• **EXERCISE DESCRIPTION**: Please pull out every row below that contains the string "بطعمها" and copy each one in full. Matching is case-sensitive.
--*--
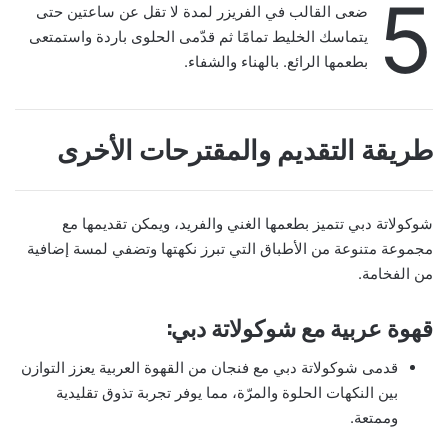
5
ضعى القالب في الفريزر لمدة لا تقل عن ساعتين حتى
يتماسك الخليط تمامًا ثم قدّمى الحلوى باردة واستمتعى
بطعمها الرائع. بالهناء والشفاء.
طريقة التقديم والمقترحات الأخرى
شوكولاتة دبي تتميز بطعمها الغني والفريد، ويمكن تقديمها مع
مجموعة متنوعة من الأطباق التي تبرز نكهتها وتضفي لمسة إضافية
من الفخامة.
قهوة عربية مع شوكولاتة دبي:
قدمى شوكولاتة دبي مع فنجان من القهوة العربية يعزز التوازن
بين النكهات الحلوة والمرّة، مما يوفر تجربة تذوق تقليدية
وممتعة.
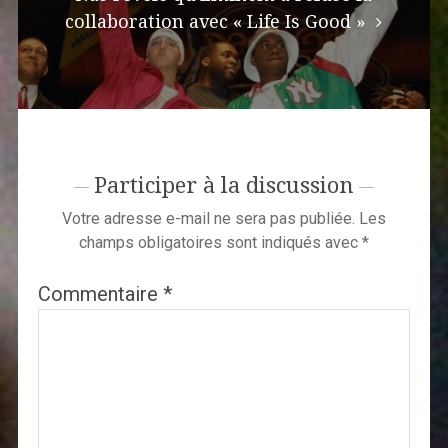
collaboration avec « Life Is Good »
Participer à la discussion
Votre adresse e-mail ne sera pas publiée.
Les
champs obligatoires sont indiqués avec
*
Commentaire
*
--*--
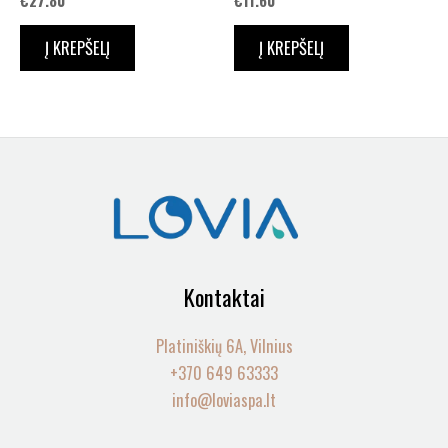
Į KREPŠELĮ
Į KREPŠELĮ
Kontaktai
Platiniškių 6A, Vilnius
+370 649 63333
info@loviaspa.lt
--*--
• **REPLY**:
بطعمها الرائع. بالهناء والشفاء.
شوكولاتة دبي تتميز بطعمها الغني والفريد، ويمكن تقديمها مع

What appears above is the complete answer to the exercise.